[TEXTE DE LA PAGE]

---

Parlons fiction · 25 février 2022 à 21 h 00 min

J’ai eu l’occasion de découvrir récemment cette autrice avec son roman Education Meurtrière, que j’avais beaucoup aimé malgré un début assez difficile à suivre. Je me demandais par quel livre continuer la découverte de son œuvre et je pense qu’en passant sur ton blog, j’ai réussi à trouver ! Je suis curieuse de découvrir ce que peut donner ce roman, le côté « conte slave » que tu évoques me tente beaucoup, je pense avoir rarement lu quelque chose sur le sujet. A voir donc ! Comme toujours, une très belle chronique qui donne envie de découvrir le livre dont tu parles

    La Geekosophe · 1 mars 2022 à 21 h 44 min

    Je pense que « La fileuse d’argent » est un très bon choix, même s’il a l’air différent d' »Education meurtière » ! J’ai entendu du bien de Téméraire aussi 🙂 Mais ça a l’air très jeunesse !

---

(Éléments enregistrés du jeu de données)
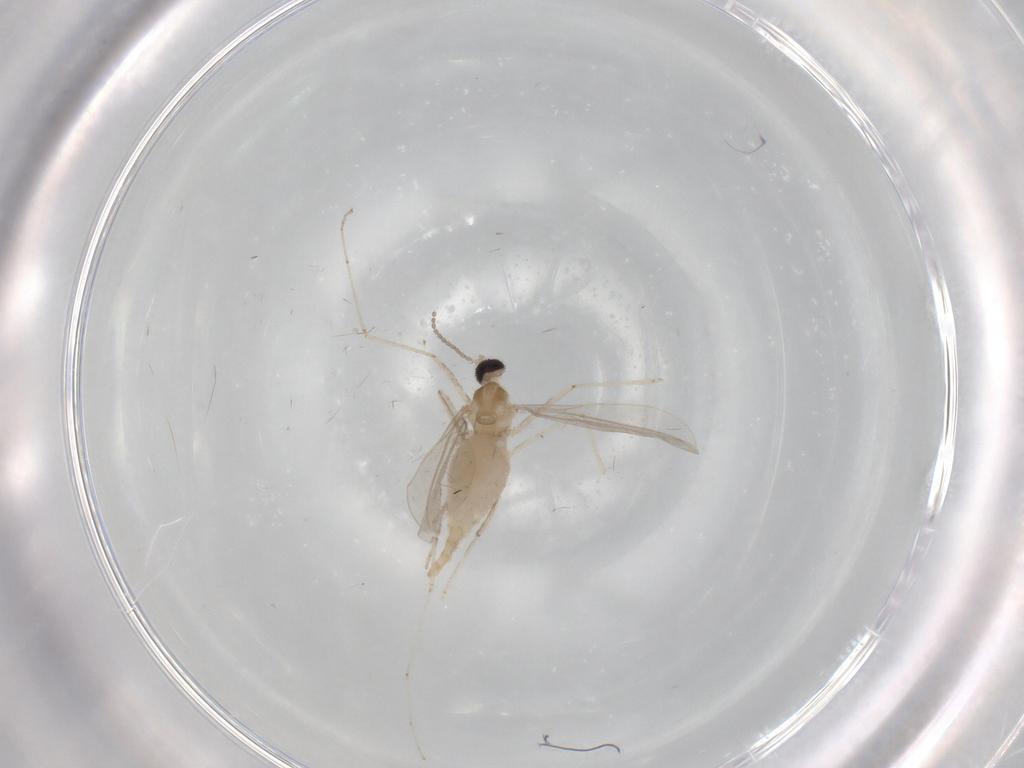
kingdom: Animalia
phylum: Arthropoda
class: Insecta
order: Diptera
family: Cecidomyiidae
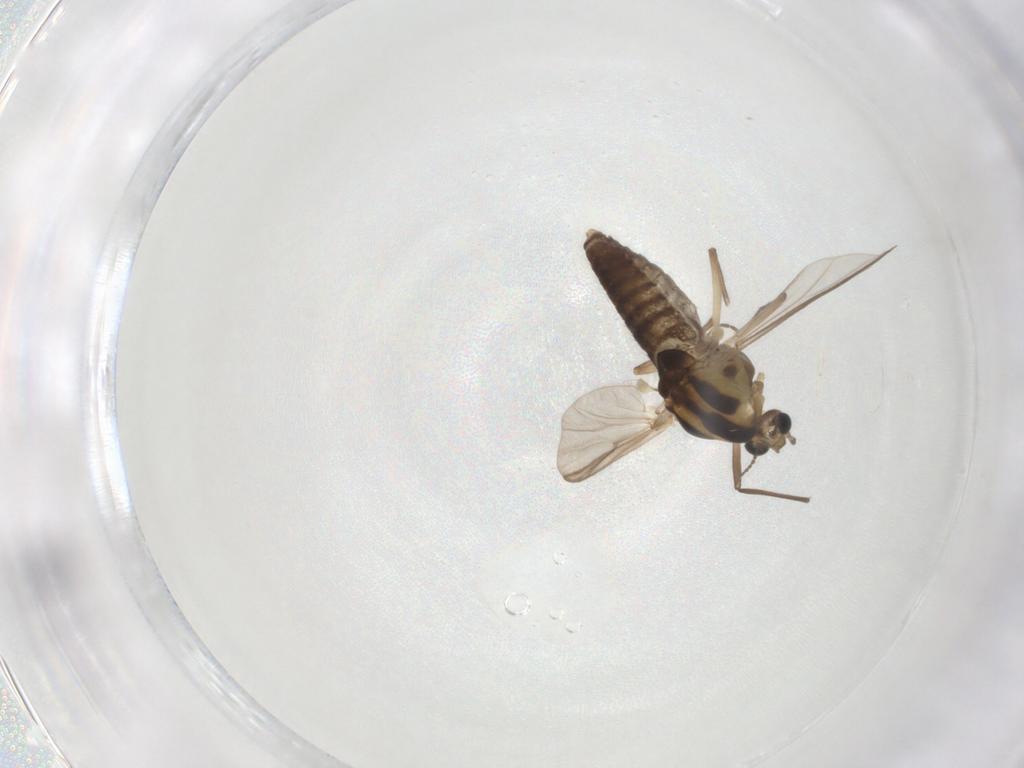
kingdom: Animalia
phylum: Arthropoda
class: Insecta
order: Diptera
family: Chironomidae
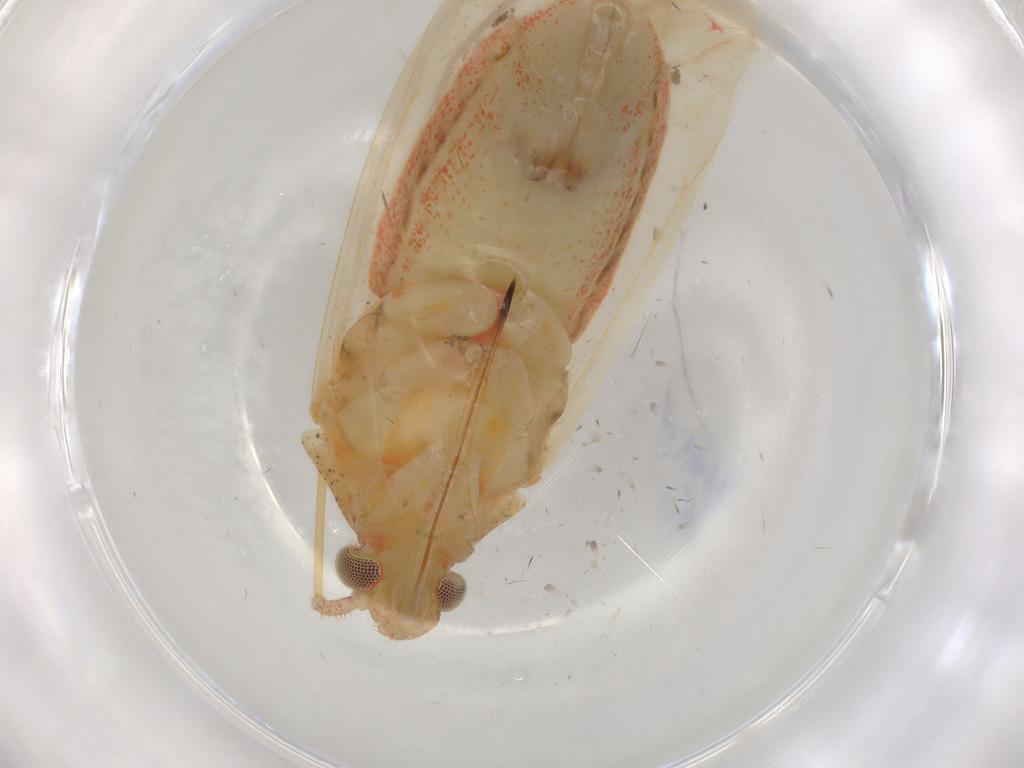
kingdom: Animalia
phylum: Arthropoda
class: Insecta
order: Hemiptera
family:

---

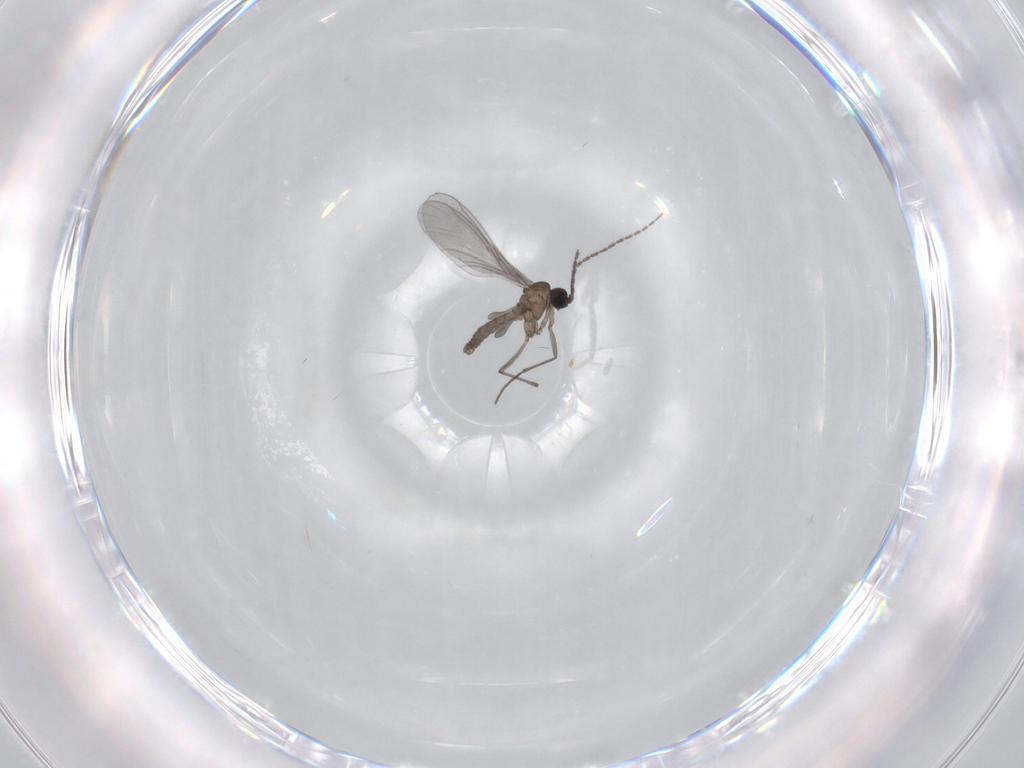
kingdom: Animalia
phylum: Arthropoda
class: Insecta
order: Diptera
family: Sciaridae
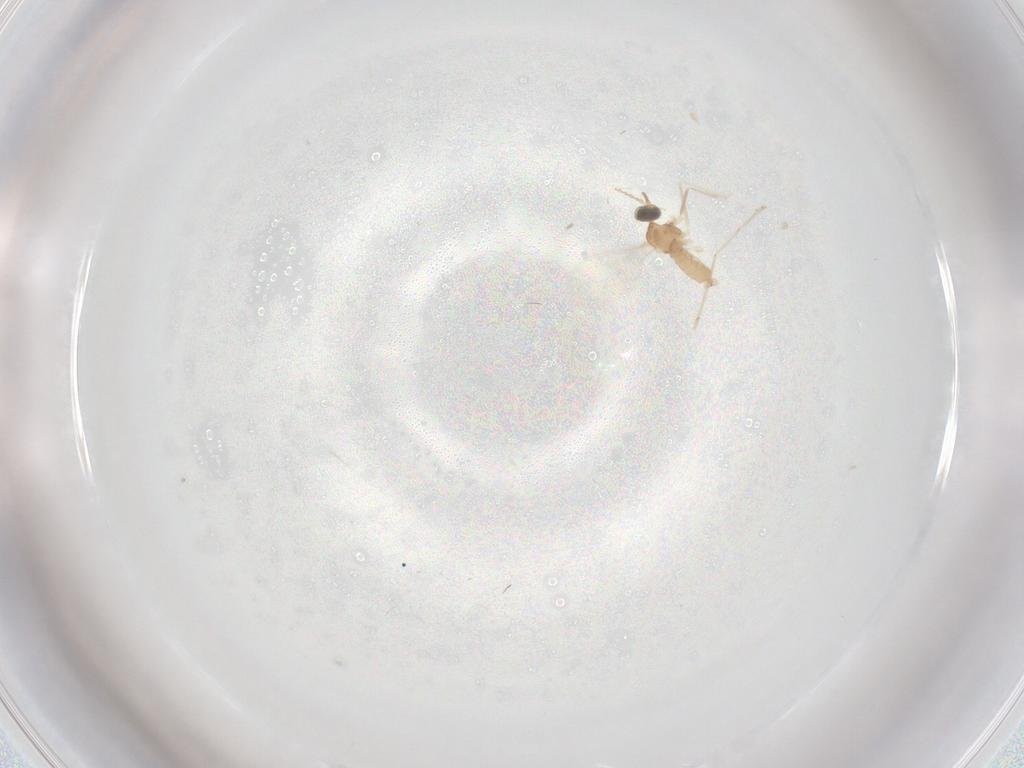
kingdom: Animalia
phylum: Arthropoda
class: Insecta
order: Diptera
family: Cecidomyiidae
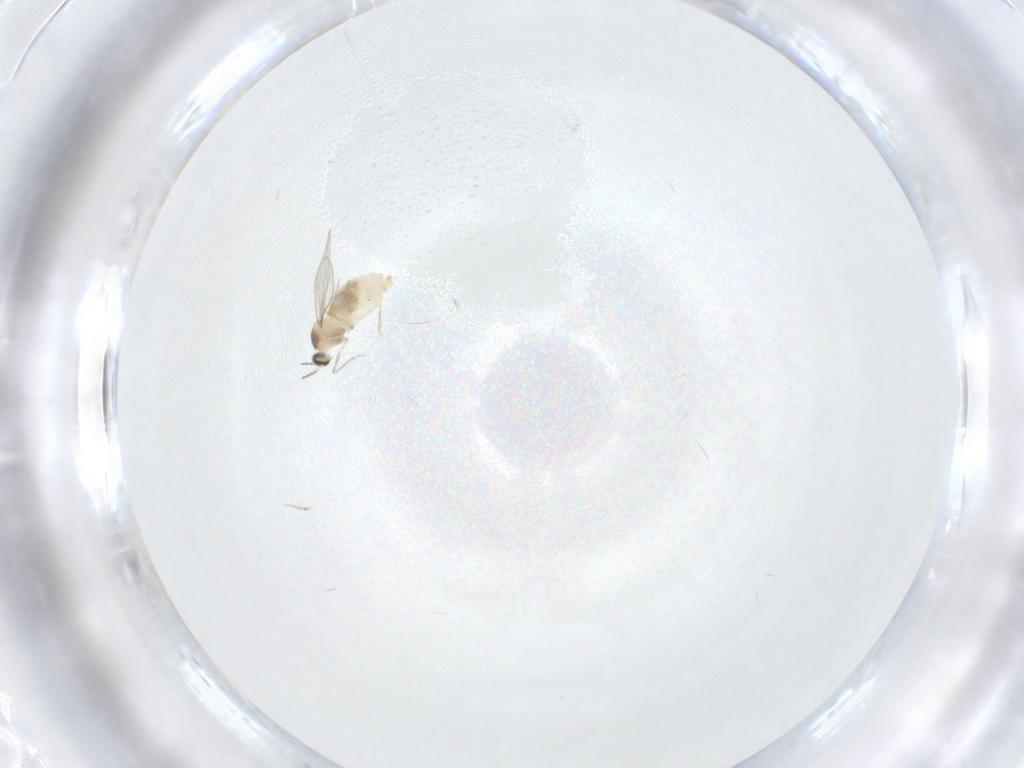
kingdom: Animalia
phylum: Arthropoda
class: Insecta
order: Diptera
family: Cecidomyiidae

---

[ÉNONCÉ ÉCRIT]
Reproduisez mot pour mot le passage du texte de la page qui va de « Parlons fiction · » jusqu'à « très jeunesse ! » inclus. Ce matériel n'a aucun lien avec le texte de la page.

[RÉPONSE PRODUITE]
Parlons fiction · 25 février 2022 à 21 h 00 min

J’ai eu l’occasion de découvrir récemment cette autrice avec son roman Education Meurtrière, que j’avais beaucoup aimé malgré un début assez difficile à suivre. Je me demandais par quel livre continuer la découverte de son œuvre et je pense qu’en passant sur ton blog, j’ai réussi à trouver ! Je suis curieuse de découvrir ce que peut donner ce roman, le côté « conte slave » que tu évoques me tente beaucoup, je pense avoir rarement lu quelque chose sur le sujet. A voir donc ! Comme toujours, une très belle chronique qui donne envie de découvrir le livre dont tu parles

    La Geekosophe · 1 mars 2022 à 21 h 44 min

    Je pense que « La fileuse d’argent » est un très bon choix, même s’il a l’air différent d' »Education meurtière » ! J’ai entendu du bien de Téméraire aussi 🙂 Mais ça a l’air très jeunesse !